Noted. As an aside, I wonder how much work in the UK is done in the name of restoration and how much is done because it was what the architect thought best given the brief he/she was given ? It seems to me that the restoration craze hasn't really hit the UK as yet to the same extent as the US but not being in the biz I could very well be wrong in that regard.

As a matter of interest, your work at Woodhall, is that a restoration ?



No, you are right, restoration is not much of a thing in the UK as of now.  The old links that date from before 1900 have necessarily gone through multiple expansions, so there is no obvious version to restore them to [other than, the pre- Peter Dawson era].  Some of the heathland courses are starting to think about restoration vs. further renovation, though, as they all value their history and can trace it back to Colt or Willie Park or Abercromby.

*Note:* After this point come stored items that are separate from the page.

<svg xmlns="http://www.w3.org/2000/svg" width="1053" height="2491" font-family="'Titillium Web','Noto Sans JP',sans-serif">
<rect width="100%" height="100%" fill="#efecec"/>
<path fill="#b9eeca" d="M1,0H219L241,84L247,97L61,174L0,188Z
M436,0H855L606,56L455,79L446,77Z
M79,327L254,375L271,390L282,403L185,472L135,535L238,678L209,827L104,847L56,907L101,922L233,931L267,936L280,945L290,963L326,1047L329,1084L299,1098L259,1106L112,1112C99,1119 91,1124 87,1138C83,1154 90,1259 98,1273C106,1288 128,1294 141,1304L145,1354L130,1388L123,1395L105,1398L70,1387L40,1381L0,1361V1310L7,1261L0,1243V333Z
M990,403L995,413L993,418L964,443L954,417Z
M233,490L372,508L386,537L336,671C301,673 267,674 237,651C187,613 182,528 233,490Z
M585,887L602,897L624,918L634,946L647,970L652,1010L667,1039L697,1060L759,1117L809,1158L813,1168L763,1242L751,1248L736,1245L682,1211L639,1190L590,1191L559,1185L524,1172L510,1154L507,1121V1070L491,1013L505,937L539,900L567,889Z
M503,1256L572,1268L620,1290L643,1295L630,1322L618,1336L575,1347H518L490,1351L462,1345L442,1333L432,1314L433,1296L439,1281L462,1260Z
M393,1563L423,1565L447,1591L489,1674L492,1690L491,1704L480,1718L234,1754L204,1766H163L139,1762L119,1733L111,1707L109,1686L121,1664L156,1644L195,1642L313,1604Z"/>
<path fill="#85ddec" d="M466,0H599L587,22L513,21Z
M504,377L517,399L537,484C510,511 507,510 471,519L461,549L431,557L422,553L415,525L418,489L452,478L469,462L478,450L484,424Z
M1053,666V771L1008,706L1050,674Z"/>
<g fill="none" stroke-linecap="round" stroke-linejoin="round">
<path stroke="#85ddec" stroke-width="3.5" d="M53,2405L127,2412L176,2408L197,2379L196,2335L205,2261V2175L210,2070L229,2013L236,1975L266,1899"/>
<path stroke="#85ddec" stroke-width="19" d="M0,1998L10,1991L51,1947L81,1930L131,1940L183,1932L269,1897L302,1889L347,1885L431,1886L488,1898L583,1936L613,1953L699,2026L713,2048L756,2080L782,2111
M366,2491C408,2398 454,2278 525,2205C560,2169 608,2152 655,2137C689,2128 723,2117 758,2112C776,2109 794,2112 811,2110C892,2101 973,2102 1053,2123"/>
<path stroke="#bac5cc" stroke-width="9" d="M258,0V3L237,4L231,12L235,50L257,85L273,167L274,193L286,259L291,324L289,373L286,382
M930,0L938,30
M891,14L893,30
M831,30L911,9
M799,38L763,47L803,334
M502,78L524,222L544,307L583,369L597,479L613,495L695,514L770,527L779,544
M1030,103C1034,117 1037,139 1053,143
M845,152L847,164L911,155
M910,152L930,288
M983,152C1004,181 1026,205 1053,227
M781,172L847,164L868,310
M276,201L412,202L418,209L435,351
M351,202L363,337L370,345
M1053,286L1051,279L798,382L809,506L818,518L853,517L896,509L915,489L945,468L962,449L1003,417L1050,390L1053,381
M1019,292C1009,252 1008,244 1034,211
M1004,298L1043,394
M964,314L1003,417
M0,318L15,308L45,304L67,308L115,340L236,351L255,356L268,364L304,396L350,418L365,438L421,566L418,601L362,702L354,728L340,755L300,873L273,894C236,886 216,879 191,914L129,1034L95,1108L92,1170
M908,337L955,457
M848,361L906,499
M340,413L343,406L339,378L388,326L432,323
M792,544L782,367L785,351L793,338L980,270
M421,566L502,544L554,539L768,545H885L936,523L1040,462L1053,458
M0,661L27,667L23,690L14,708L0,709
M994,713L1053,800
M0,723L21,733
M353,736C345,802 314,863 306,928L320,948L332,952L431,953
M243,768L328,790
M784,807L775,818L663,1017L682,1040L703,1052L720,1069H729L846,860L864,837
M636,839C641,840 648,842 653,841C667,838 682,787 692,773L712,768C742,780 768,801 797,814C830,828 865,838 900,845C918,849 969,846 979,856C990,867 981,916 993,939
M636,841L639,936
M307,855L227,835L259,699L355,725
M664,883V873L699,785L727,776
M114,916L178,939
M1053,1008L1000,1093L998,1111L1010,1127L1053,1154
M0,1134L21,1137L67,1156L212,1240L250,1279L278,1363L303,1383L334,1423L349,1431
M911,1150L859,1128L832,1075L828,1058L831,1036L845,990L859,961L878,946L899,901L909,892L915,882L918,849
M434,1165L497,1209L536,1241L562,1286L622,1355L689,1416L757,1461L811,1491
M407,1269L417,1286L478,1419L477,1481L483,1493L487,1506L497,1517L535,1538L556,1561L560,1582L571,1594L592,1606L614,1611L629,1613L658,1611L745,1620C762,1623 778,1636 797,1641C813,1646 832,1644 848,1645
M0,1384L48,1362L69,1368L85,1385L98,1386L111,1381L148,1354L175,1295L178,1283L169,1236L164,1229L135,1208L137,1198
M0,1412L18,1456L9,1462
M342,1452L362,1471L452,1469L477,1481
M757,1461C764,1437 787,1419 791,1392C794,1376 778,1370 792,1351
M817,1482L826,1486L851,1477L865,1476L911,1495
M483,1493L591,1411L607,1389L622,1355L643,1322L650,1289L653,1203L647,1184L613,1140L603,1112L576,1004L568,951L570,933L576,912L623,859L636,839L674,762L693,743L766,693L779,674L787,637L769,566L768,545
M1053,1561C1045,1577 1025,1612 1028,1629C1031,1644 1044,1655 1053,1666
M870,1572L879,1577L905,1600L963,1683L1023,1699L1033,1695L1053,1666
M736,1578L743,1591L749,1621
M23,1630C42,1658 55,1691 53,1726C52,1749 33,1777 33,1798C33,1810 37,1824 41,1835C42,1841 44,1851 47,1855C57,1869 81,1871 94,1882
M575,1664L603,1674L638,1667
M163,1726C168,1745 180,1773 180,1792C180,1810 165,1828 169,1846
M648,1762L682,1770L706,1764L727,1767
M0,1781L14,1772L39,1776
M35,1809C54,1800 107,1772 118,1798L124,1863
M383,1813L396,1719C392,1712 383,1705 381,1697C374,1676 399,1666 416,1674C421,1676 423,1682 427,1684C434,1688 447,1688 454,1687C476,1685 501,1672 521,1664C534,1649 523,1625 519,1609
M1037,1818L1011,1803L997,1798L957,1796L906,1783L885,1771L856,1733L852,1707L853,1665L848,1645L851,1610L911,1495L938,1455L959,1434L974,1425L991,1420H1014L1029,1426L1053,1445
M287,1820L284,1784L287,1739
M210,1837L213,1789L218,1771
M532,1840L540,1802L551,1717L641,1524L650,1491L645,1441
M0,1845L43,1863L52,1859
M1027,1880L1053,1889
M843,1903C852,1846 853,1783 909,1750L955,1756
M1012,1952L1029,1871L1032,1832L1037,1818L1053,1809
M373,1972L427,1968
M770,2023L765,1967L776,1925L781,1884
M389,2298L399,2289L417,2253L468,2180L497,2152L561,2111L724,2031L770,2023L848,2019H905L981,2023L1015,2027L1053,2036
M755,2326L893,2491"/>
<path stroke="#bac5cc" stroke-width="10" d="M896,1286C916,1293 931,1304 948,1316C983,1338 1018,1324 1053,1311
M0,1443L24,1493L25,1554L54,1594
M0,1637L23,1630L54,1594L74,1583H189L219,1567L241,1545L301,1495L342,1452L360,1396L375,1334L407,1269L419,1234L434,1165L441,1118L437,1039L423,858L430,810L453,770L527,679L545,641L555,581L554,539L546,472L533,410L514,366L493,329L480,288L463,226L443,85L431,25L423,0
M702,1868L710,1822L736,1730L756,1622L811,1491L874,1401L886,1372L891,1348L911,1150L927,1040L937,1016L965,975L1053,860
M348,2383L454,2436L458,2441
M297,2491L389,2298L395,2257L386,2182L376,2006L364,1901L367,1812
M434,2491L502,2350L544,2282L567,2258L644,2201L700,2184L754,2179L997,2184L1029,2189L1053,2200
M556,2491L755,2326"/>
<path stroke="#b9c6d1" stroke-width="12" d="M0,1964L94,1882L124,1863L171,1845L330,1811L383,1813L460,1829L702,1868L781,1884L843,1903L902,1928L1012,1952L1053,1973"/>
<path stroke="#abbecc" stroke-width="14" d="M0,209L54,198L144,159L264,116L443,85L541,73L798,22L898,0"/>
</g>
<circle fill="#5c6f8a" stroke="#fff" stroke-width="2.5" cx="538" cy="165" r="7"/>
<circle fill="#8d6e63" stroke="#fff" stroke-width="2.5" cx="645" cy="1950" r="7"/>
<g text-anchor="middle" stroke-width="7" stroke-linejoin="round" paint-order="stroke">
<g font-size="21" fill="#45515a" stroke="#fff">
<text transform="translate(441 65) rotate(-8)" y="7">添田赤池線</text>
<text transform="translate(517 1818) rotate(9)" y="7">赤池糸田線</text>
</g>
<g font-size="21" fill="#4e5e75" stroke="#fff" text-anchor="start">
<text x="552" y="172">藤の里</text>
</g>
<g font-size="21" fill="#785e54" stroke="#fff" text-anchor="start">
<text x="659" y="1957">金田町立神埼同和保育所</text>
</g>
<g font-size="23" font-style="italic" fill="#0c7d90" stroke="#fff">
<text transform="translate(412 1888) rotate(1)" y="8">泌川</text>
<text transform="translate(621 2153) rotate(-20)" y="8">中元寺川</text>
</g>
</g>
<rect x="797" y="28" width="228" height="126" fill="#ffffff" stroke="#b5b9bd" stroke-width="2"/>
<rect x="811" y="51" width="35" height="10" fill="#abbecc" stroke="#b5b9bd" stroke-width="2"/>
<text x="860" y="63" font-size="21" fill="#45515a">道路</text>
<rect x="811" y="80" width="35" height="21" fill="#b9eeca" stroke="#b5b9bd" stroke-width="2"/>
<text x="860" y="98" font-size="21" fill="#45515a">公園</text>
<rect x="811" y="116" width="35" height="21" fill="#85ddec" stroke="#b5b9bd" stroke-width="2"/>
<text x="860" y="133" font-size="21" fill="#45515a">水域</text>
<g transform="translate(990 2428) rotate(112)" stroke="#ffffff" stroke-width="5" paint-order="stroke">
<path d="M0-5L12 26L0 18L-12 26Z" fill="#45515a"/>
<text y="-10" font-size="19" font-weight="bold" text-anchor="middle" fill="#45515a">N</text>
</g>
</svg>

As for Woodhall Spa, they didn't ask for a restoration:  the assignment was simply to make the bunkers functional again.  A lot of them had been dug deeper by Col. Hotchkin's son in the 70's and 80's, to the point where they couldn't keep the faces maintained at all.  They didn't want to restore them to shallower, necessarily, but they wanted to make them work. 


Anyway, we fixed up the bunkers that were there and restored a few [but not all of the] lost bunkers, and took down a bunch of pine trees that didn't used to be there.  We shifted a couple of bunkers slightly, but didn't add any bunkers of our own.  It's Hotchkin's most famous course, and I didn't want to start adding my own ideas, even if they might have let me.


The only thing we changed was the angle of the 5th hole, moving the tee to the right of #4 green to get it out of the danger zone between #2 and #4 greens.  I swung the green around some in the process, so the angle back to the new tee would be less severe, and more similar to how it played from the left.